[Start of Attachment]
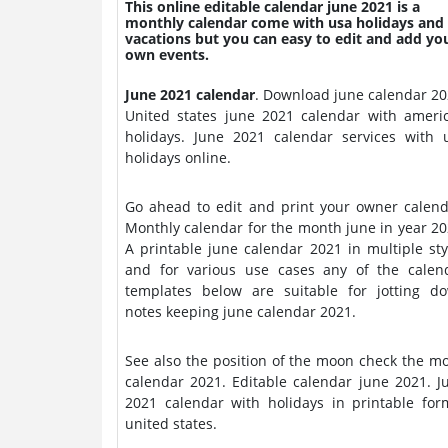
This online editable calendar june 2021 is a
monthly calendar come with usa holidays and
vacations but you can easy to edit and add yo
own events.
June 2021 calendar
. Download june calendar 2021.
United states june 2021 calendar with ameri
holidays. June 2021 calendar services with usa
holidays online.
Go ahead to edit and print your owner calend
Monthly calendar for the month june in year 20
A printable june calendar 2021 in multiple sty
and for various use cases any of the calen
templates below are suitable for jotting d
notes keeping june calendar 2021.
See also the position of the moon check the m
calendar 2021. Editable calendar june 2021. June
2021 calendar with holidays in printable for
united states.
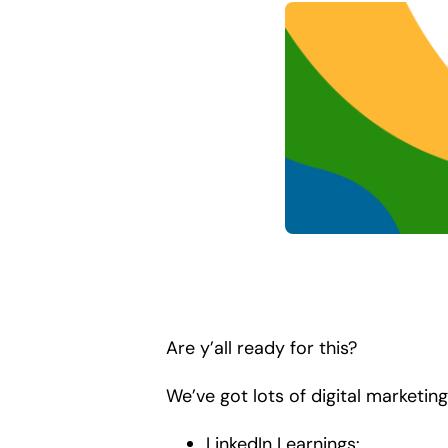
Are y’all ready for this?
We’ve got lots of digital marketing
LinkedIn Learnings:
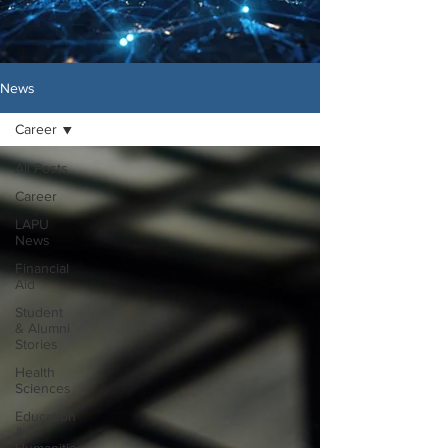
News
Career
All Posts
Career
LAPU
News
Financial
Aid
Student
& Alumni
Stories
Health
Sciences
Education
&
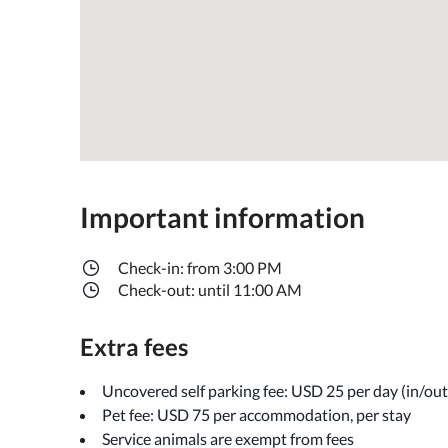
Important information
Check-in: from 3:00 PM
Check-out: until 11:00 AM
Extra fees
Uncovered self parking fee: USD 25 per day (in/out 
Pet fee: USD 75 per accommodation, per stay
Service animals are exempt from fees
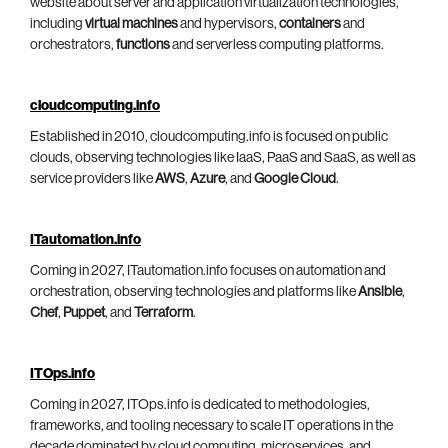
website about server and application virtualization technologies,
including
virtual machines
and hypervisors,
containers
and
orchestrators,
functions
and serverless computing platforms.
cloudcomputing.info
Established in 2010, cloudcomputing.info is focused on public
clouds, observing technologies like IaaS, PaaS and SaaS, as well as
service providers like
AWS
,
Azure
, and
Google Cloud
.
ITautomation.info
Coming in 2027, ITautomation.info focuses on automation and
orchestration, observing technologies and platforms like
Ansible
,
Chef
,
Puppet
, and
Terraform
.
ITOps.info
Coming in 2027, ITOps.info is dedicated to methodologies,
frameworks, and tooling necessary to scale IT operations in the
decade dominated by cloud computing, microservices, and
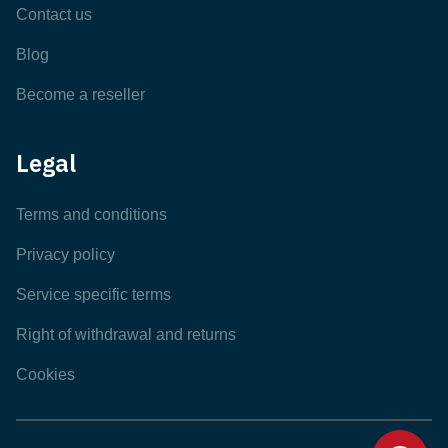
Contact us
Blog
Become a reseller
Legal
Terms and conditions
Privacy policy
Service specific terms
Right of withdrawal and returns
Cookies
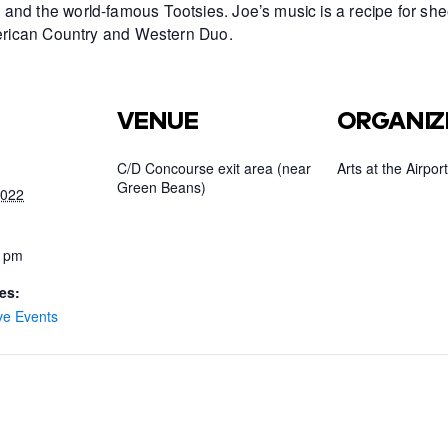
and the world-famous Tootsies. Joe’s music is a recipe for she
American Country and Western Duo.
VENUE
ORGANIZ
C/D Concourse exit area (near
Arts at the Airport
Green Beans)
2022
0 pm
es:
ve Events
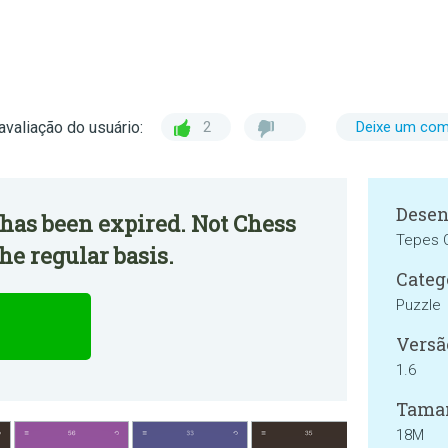
avaliação do usuário:
2
Deixe um com
Desen
has been expired. Not Chess
Tepes O
he regular basis.
Categ
Puzzle
Versã
1.6
Tama
18M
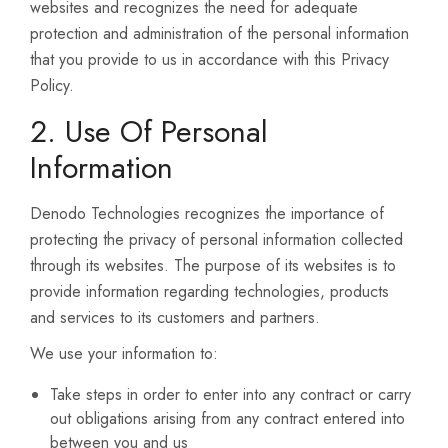
websites and recognizes the need for adequate
protection and administration of the personal information
that you provide to us in accordance with this Privacy
Policy.
2. Use Of Personal
Information
Denodo Technologies recognizes the importance of
protecting the privacy of personal information collected
through its websites. The purpose of its websites is to
provide information regarding technologies, products
and services to its customers and partners.
We use your information to:
Take steps in order to enter into any contract or carry
out obligations arising from any contract entered into
between you and us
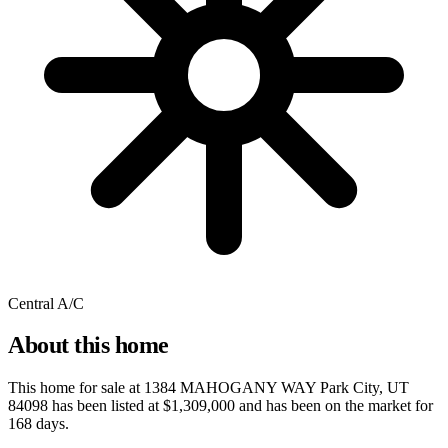
Central A/C
About this home
This home for sale at
1384 MAHOGANY WAY Park City, UT
84098
has been listed at
$1,309,000
and has been on the market for
168 days
.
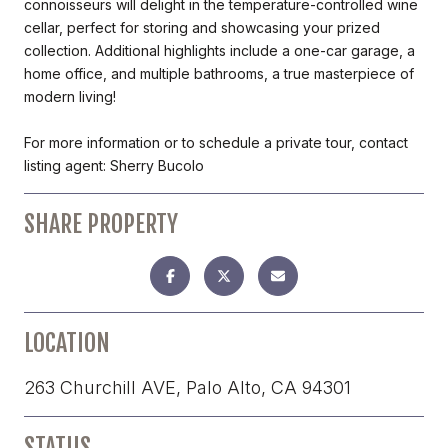
connoisseurs will delight in the temperature-controlled wine
cellar, perfect for storing and showcasing your prized
collection. Additional highlights include a one-car garage, a
home office, and multiple bathrooms, a true masterpiece of
modern living!
For more information or to schedule a private tour, contact
listing agent: Sherry Bucolo
SHARE PROPERTY
LOCATION
263 Churchill AVE, Palo Alto, CA 94301
STATUS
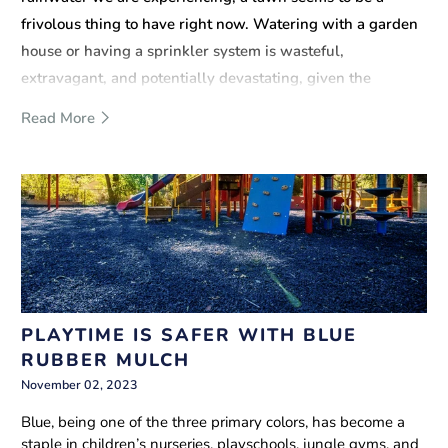
frivolous thing to have right now. Watering with a garden
house or having a sprinkler system is wasteful,
extravagant, and potentially devastating, given the
present situation.
Read More
PLAYTIME IS SAFER WITH BLUE
RUBBER MULCH
November 02, 2023
Blue, being one of the three primary colors, has become a
staple in children’s nurseries, playschools, jungle gyms, and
[End of Attachment]
> Activity
A faithful, complete copy of the records above is required, one that contains no pictures.

> Solution to this task
This online editable calendar june 2021 is a
monthly calendar come with usa holidays and
vacations but you can easy to edit and add yo
own events.
June 2021 calendar
. Download june calendar 2021.
United states june 2021 calendar with ameri
holidays. June 2021 calendar services with usa
holidays online.
Go ahead to edit and print your owner calend
Monthly calendar for the month june in year 20
A printable june calendar 2021 in multiple sty
and for various use cases any of the calen
templates below are suitable for jotting d
notes keeping june calendar 2021.
See also the position of the moon check the m
calendar 2021. Editable calendar june 2021. June
2021 calendar with holidays in printable for
united states.
Are y’all ready for this?
We’ve got lots of digital marketing
LinkedIn Learnings:
News
Career
All Posts
Career
LAPU
News
Financial
Aid
Student
& Alumni
Stories
Health
Sciences
Education
&
Important information
Check-in: from 3:00 PM
Check-out: until 11:00 AM
Extra fees
Uncovered self parking fee: USD 25 per day (in/out 
Pet fee: USD 75 per accommodation, per stay
Service animals are exempt from fees
website about server and application virtualization technologies,
including
virtual machines
and hypervisors,
containers
and
orchestrators,
functions
and serverless computing platforms.
cloudcomputing.info
Established in 2010, cloudcomputing.info is focused on public
clouds, observing technologies like IaaS, PaaS and SaaS, as well as
service providers like
AWS
,
Azure
, and
Google Cloud
.
ITautomation.info
Coming in 2027, ITautomation.info focuses on automation and
orchestration, observing technologies and platforms like
Ansible
,
Chef
,
Puppet
, and
Terraform
.
ITOps.info
Coming in 2027, ITOps.info is dedicated to methodologies,
frameworks, and tooling necessary to scale IT operations in the
decade dominated by cloud computing, microservices, and
Contact us
Blog
Become a reseller
Legal
Terms and conditions
Privacy policy
Service specific terms
Right of withdrawal and returns
Cookies
and the world-famous Tootsies. Joe’s music is a recipe for she
American Country and Western Duo.
VENUE
ORGANIZ
C/D Concourse exit area (near
Arts at the Airport
Green Beans)
2022
0 pm
es:
ve Events
avaliação do usuário:
2
Deixe um com
Desen
has been expired. Not Chess
Tepes O
he regular basis.
Categ
Puzzle
Versã
1.6
Tama
18M
websites and recognizes the need for adequate
protection and administration of the personal information
that you provide to us in accordance with this Privacy
Policy.
2. Use Of Personal
Information
Denodo Technologies recognizes the importance of
protecting the privacy of personal information collected
through its websites. The purpose of its websites is to
provide information regarding technologies, products
and services to its customers and partners.
We use your information to:
Take steps in order to enter into any contract or carry
out obligations arising from any contract entered into
between you and us
Central A/C
About this home
This home for sale at
1384 MAHOGANY WAY Park City, UT
84098
has been listed at
$1,309,000
and has been on the market for
168 days
.
connoisseurs will delight in the temperature-controlled wine
cellar, perfect for storing and showcasing your prized
collection. Additional highlights include a one-car garage, a
home office, and multiple bathrooms, a true masterpiece of
modern living!
For more information or to schedule a private tour, contact
listing agent: Sherry Bucolo
SHARE PROPERTY
LOCATION
263 Churchill AVE, Palo Alto, CA 94301
STATUS
frivolous thing to have right now. Watering with a garden
house or having a sprinkler system is wasteful,
extravagant, and potentially devastating, given the
present situation.
Read More
PLAYTIME IS SAFER WITH BLUE
RUBBER MULCH
November 02, 2023
Blue, being one of the three primary colors, has become a
staple in children’s nurseries, playschools, jungle gyms, and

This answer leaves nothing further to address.